Getting New Hardware Ready to Go

Tuesday, November 27th, 2012

servers.jpg

This afternoon I've been working with a co-worker to get all the new hardware up and going in our own datacenter so that we can move our application from Amazon's EC2 to our own, more reliable, machines. It's a bit of a hassle in that there are now 22 new machines to rebuild, and the folks doing it aren't paying really close attention to the machine names and set-ups, so there have been a lot of re-dos, but it's getting there.

We should be able to get all the critical machines up and going before I have to leave today, and then I can get started on moving the apps in the morning.

Exciting times to be getting out of EC2, and onto far far better hardware. I'm just hoping that it's going to clear up the issues we've been having with Couch. Now that would be really nice!

Code Cleanup

Tuesday, November 27th, 2012

Code Clean Up

Today has been a lot of little things to try and get the application's performance good enough so that it can still run in EC2 for the few days that it has left in that datacenter. I'm trying to put in simple, clean fixes to minimize the time spent in an overall run so that we can get more divisions out in the same period of time.

This brings up the point that's been bugging me for a few days, and that's expectations. I'm really getting tired of making extraordinary effort for some management folks that really don't seem to recognize the nature of the effort, or appreciate what it is that I'm really doing.

It's nothing I haven't seen before, but it's always a little sad the first time you see it at a new job. That realization that this guy is no batter than that other guy at the previous place, and they are going to push and make artificial deadlines and then pre tent to "tell Dad" if you don't meet them.

Working last week on Wednesday, Thursday, and Friday to make a deadline that I didn't think was possible, just to make it possible for this guy to tell his superiors that his team "did it" was something I was willing to do - as long as it was appreciated. But it wasn't. So now this guy has marginalized himself. I won't break my back to get him out of his own jam any more.

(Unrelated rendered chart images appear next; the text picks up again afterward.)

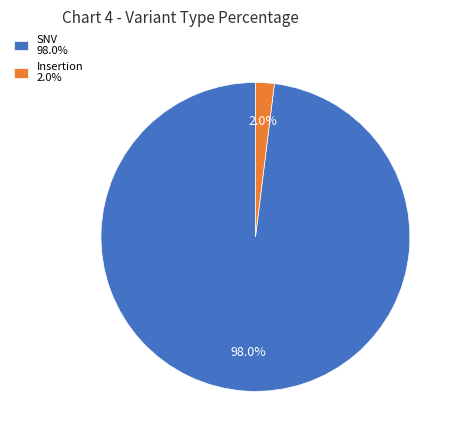

Count the number of slices in the pie.

2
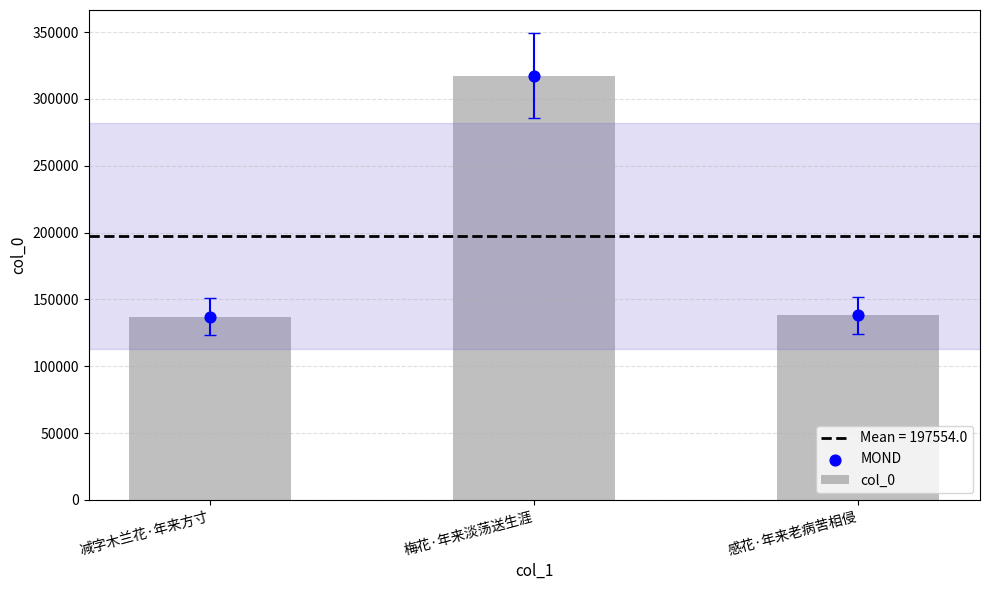

At which category is the sum across all series the highest?

梅花·年来淡荡送生涯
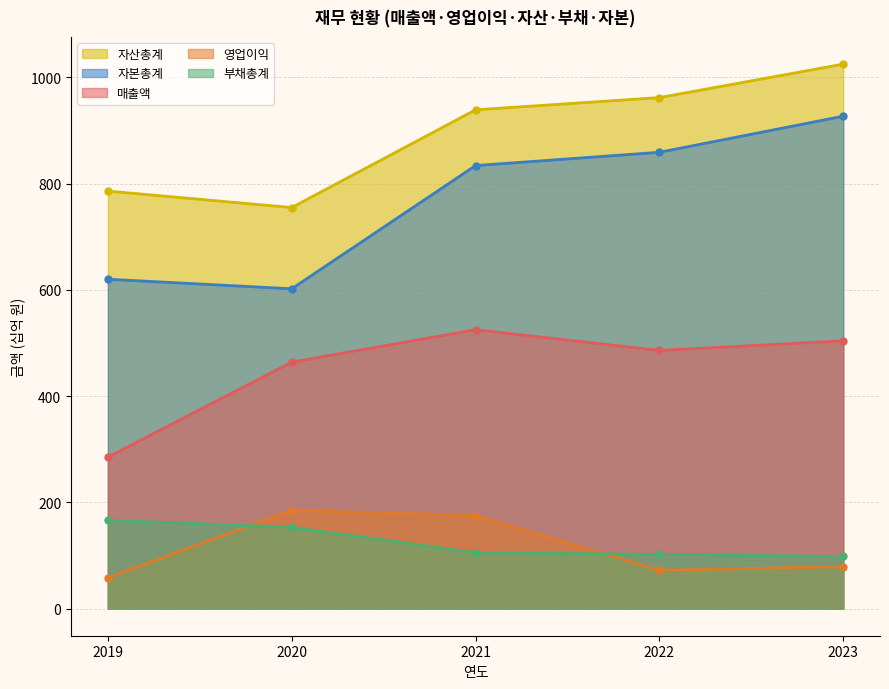

What is the difference between the 부채총계 values at 2021 and 2022?

3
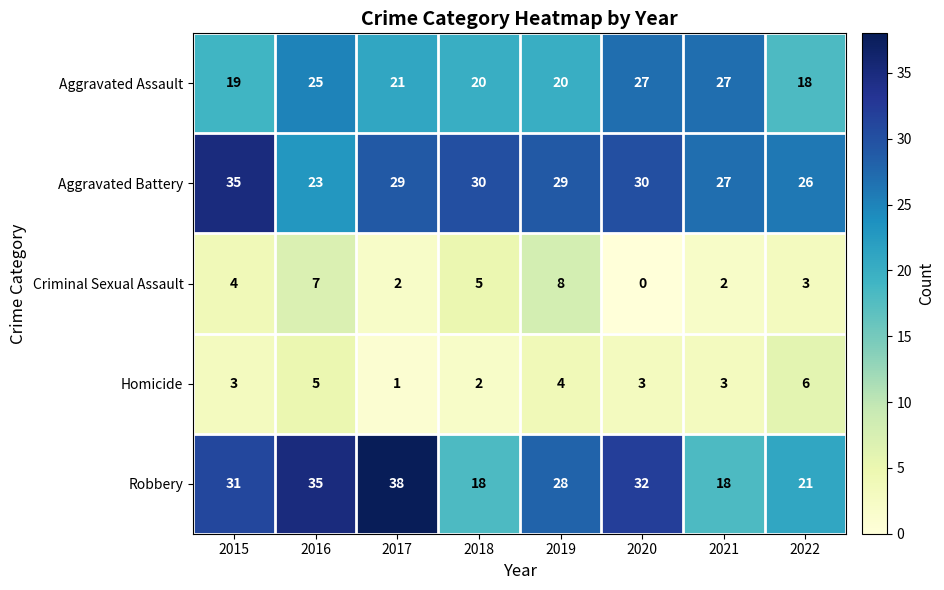

Rank the series by their maximum value, from highest to lowest.

Robbery, Aggravated Battery, Aggravated Assault, Criminal Sexual Assault, Homicide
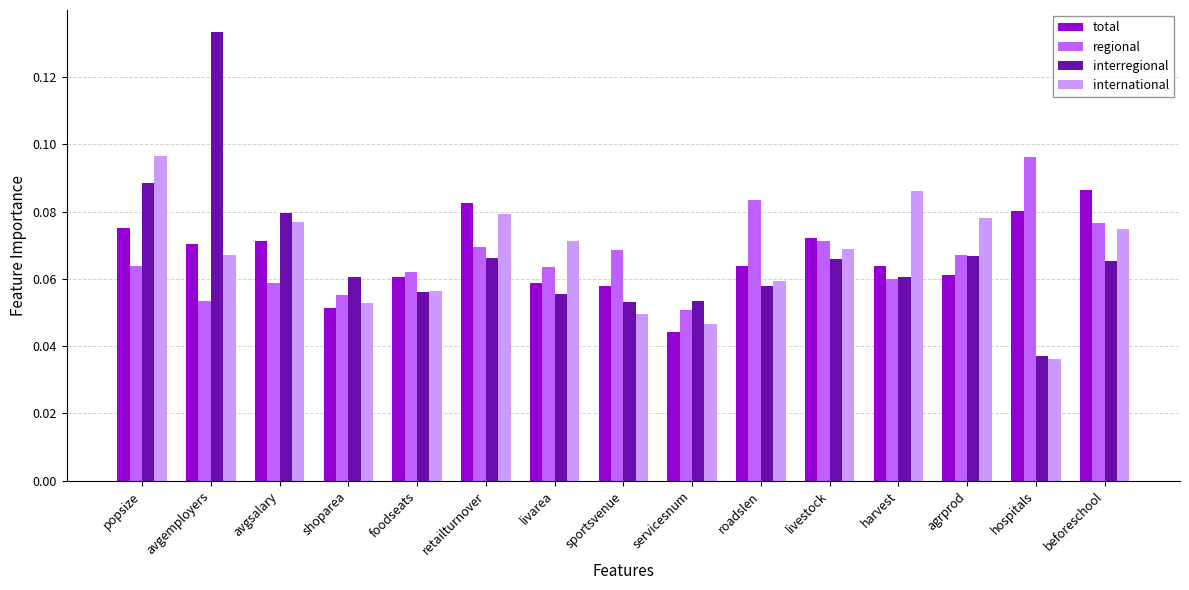

Which category has the highest value in the international series?

popsize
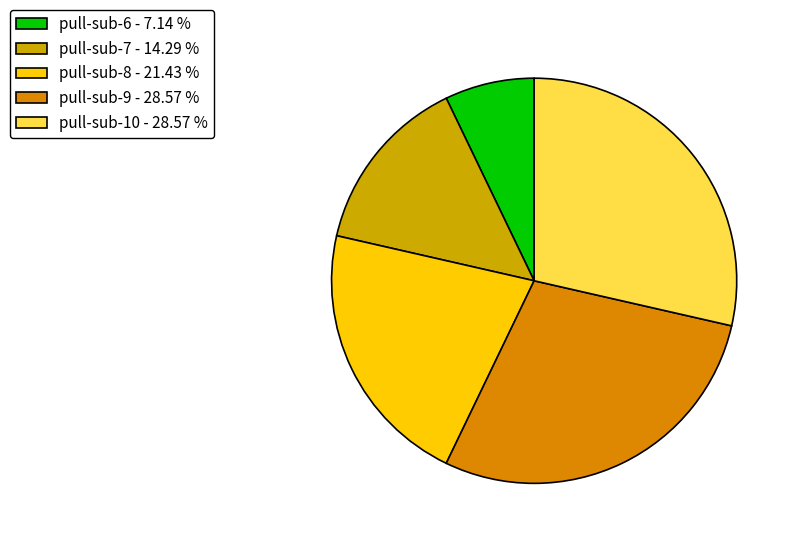

Which category has the smallest portion of the pie?

pull-sub-6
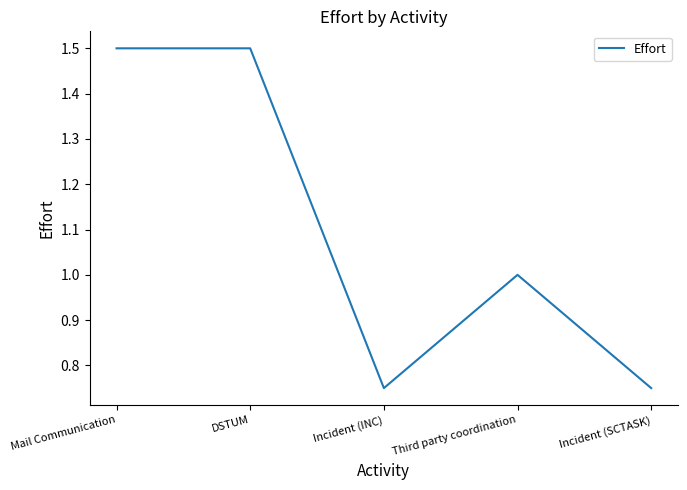

Is this an area chart (filled region under the line)?

No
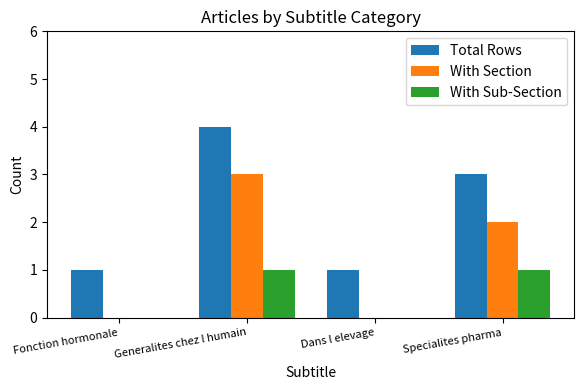

Reading right to left, transcribe all the data shown in this chart.

Total Rows: 3	1	4	1
With Section: 2	0	3	0
With Sub-Section: 1	0	1	0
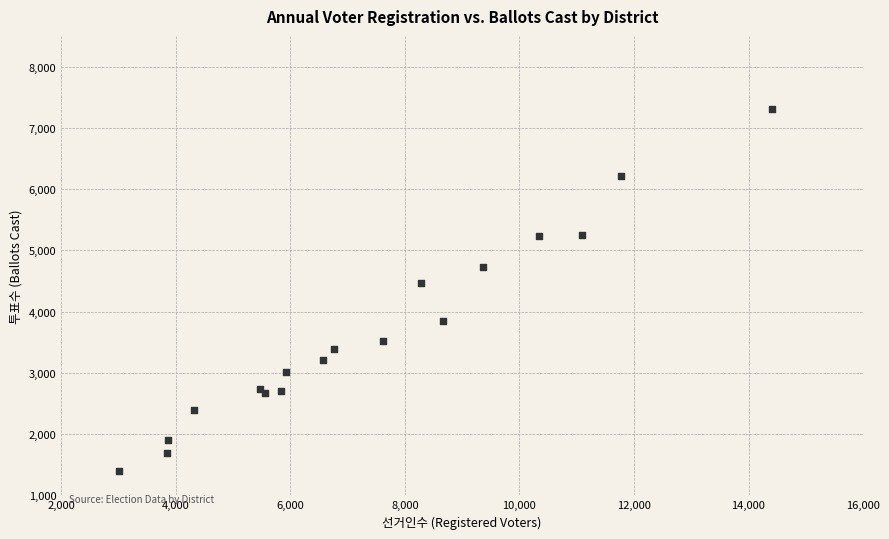

What Y value in the scatter plot is closest to 4353?

4462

But hey… what am I doing now, then? I'm trying to make this work as opposed to just letting it fail.

I'm a chump.

Tracking Down Problem with Salesforce Data

Tuesday, November 27th, 2012

Salesforce.com

This morning I was tracking down a bug that was reported by our project manager related to the prioritization phase. This particular sales rep wasn't getting a good call list, and I needed to dig into Why?

After I added a bunch of logging, I was able to see that it was all a data problem. The fields in Salesforce are often just strings, and this leads to not easily enumerable sets. It's not necessarily Salesforce's fault, it's the way in which it's used, and we seem to be having a little problem with consistency here. But be that as it may, it's still our problem and we need to figure out the proper way to get at these sales reps regardless of how they seem to be classified.

Sigh… these pseudo-business decisions are always the worst. They are made for "today", and change "tomorrow", and we're always going to be correcting for problems in the mappings.

Writing Effective Log Messages – It’s a Lost Art

Tuesday, November 27th, 2012

I know this may seem like an old man complaining about these young kids and how they aren't doing it right, but I have to say, it seems that the art of writing good, concise, effective, log messages is a lot art. I've been trying to debug a problem this morning and it's all cleared up when you introduce one decent log message, and elaborate a little on a few others. I mean really - the problem is clearly solved with a few minutes of work on writing effective log messages.

OK, so here's my list of rules for log messages - not that anyone cares:

  • Each log message has to stand alone - you can't assume that log messages will come in any order - certainly not with multi-threaded code, and that's just about the standard these days.
  • Each log message has to be useful - putting out a message saying "sending 5 to output" is not really useful. You can say more - like what they are, or why they are going out. If not, you're really only doing the log file equivalent of a "busy indicator", and that's not useful.
  • Each log message is human-readable - when you dig into log files, you need to be able to read them. There is a school of thought where the log files should be designed for easy scraping. I think the scraping is something done after you have good logs, and it's not all that hard. But listing key/value pairs just doesn't cut it.
  • Each log message contains the class and method where it occurs - there's so much to be gained by always knowing where the code is that wrote the log. Just do it.
  • Put in enough logging to know what's happening - disk space is cheap, so write out good log messages every step along the way of the processing. This is going to pay off over and over when you're tracking down problems.

This morning, I've been adding and augmenting to the log files in our code to get things up to the point that I can effectively debug a problem we're having. Had this already been done, the debugging would have been trivial because there's no bug! It's all a data problem, and that would have been easily seen with a little bit better logging.

Oh well… I guess that's going to be part of what I have to do in this group.

Move to CouchDB Server-Side Updates

Monday, November 26th, 2012

CouchDB

In a continuing effort to make the code more efficient and really, just plain faster, this afternoon I've been working with a teammate to update CouchRest, our ruby client to Couch, to handle server-side updates. Couch allows server-side updates - you basically write a javascript function that takes the document and the request and you can update the document as you see fit, and return something to the caller.

It's not bad, really. It should certainly make the updates a ton faster as right now we're reading, updating and writing back the complete document for a very small change - in one case just a single field. This is really where the document database falls down, and you long for a SQL statement where you can simply UPDATE and be done with it.

Still, it's nice to be able to write:

  function(doc, req) {
    var ans = false;
    var fld = 'lead_assignment';
    if (doc) {
      doc[fld] = JSON.parse(req.body);
      and = true;
    }
    return [doc, JSON.stringify({'updated': ans})];
  }

and be able to make a change with:

  def update_merchant_assignment(division, sf_id, stuff)
    return nil if (id = get_latest_results_docID(division, sf_id)).nil?
    Database.update('merchant_updater/add_assignment', :id => id, :body => stuff)
  end

It really simplifies the code, and it certainly cuts the bytes moved for an update way down. I'm hoping it's enough… we'll have to see how it goes.